Google Scholar: The New Generation of Citation Indexes

Google Scholar: The New Generation of Citation Indexes *

Alireza Noruzi

Department of Library and Information Science, University of Tehran, Tehran, Iran

Email: anouruzi@

Abstract

Google Scholar () provides a new method of locating potentially relevant articles

on a given subject by identifying subsequent articles that cite a previously published article. An important

feature of Google Scholar is that researchers can use it to trace interconnections among authors citing

articles on the same topic and to determine the frequency with which others cite a specific article, as it has a

"cited by" feature. This study begins with an overview of how to use Google Scholar for citation analysis

and identifies advanced search techniques not well documented by Google Scholar. This study also

compares the citation counts provided by Web of Science and Google Scholar for articles in the field of

"Webometrics." It makes several suggestions for improving Google Scholar. Finally, it concludes that

Google Scholar provides a free alternative or complement to other citation indexes.

Keywords: Citation index, Search engine, Scholarly material, Webometrics

Background of the Study

Eugene Garfield first outlined the idea of a unified citation index to the literature of science in 1955.

"Citation indexes resolve semantic problems associated with traditional subject indexes by using

citation symbology rather than words to describe the content of a document" (Weinstock 1971).

Eugene Garfield's main purpose in proposing the construction of a citation index for science, in which

the references in scientific articles are used as index terms, was for the citation index to function as an

information retrieval tool for scientific information (Garfield 1955). The rationale behind this kind of

indexing is to exploit what Garfield calls the "association-of-ideas" or "Citations are the formal,

explicit linkages between papers that have particular points in common" (Garfield 1979, 1).

Soon after the beginning of the World Wide Web, the literature available on the Web increased

very rapidly. The growing amount of literature on the Web and the need for multidisciplinary

information retrieval accentuated the need for improved retrieval methods because while the

documents were readily available, locating them and relating them to each other was difficult. The

proposed retrieval solution for the Web has been called a "Web Citation Index" (Eysenbach and

Diepgen 1998). In effect, Google Scholar builds something similar to the Science Citation Index (SCI),

which was proposed 50 years ago for paper publishing, and provides the first Web citation index.

Citations link articles on a specific topic, and Google Scholar is built on the basis of this internal

structure of subject literatures. However, as noted at the start of this article, the citation index is not a

recent idea. In fact, "the first practical application of a citation index was Shepard's Citations, a legal

reference tool that has been in use since 1873" (Weinstock 1971). Moreover, citation analysis is not a

new idea. For instance, since the appearance of Islam in a branch of Islamic theology called the

Science of Hadith, researchers have identified the accuracy and legitimacy of documents (sources)

based on citations alone (Horri 1983). For more information about the history and role of citation

indexing, see the works published by Dr. Eugene Garfield who has opened many doors for research

and applications in informetrics, scientometrics and bibliometrics.

| Recorded information |

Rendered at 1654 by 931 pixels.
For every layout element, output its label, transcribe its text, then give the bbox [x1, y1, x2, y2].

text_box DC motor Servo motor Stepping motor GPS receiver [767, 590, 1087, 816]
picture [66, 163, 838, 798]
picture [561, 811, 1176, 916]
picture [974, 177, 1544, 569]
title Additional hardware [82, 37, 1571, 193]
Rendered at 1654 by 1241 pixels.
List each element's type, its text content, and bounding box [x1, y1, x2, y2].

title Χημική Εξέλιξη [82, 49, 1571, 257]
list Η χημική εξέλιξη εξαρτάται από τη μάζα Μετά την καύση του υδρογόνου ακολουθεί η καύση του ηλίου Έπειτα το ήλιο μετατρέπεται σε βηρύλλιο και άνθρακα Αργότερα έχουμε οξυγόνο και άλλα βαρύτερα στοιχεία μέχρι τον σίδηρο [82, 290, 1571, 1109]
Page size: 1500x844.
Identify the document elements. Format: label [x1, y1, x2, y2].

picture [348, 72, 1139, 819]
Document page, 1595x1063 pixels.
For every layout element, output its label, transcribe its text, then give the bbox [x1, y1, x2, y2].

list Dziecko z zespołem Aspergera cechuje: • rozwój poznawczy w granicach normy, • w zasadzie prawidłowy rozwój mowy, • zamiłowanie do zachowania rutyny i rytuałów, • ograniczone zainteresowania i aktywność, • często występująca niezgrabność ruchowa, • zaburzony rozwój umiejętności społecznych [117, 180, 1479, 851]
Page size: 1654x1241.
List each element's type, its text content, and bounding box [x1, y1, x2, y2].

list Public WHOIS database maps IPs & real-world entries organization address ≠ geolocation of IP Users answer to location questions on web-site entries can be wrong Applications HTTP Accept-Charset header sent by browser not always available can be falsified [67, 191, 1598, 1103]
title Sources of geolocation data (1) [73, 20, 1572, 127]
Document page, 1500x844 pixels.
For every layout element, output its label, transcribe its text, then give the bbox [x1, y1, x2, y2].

| Things to do |
1) Translate this sentence from the Google Scholar paper into Spanish: "Eugene Garfield first outlined the idea of a unified citation index to the literature of science in 1955."
2) Write out the part of the Google Scholar paper starting with "Google Scholar provides" and going on through "science in 1955.".

| Results for the exercise |
1) Eugene Garfield esbozó por primera vez la idea de un índice de citas unificado para la literatura de la ciencia en 1955.

2)
Google Scholar provides a free alternative or complement to other citation indexes.

Keywords: Citation index, Search engine, Scholarly material, Webometrics

Background of the Study

Eugene Garfield first outlined the idea of a unified citation index to the literature of science in 1955.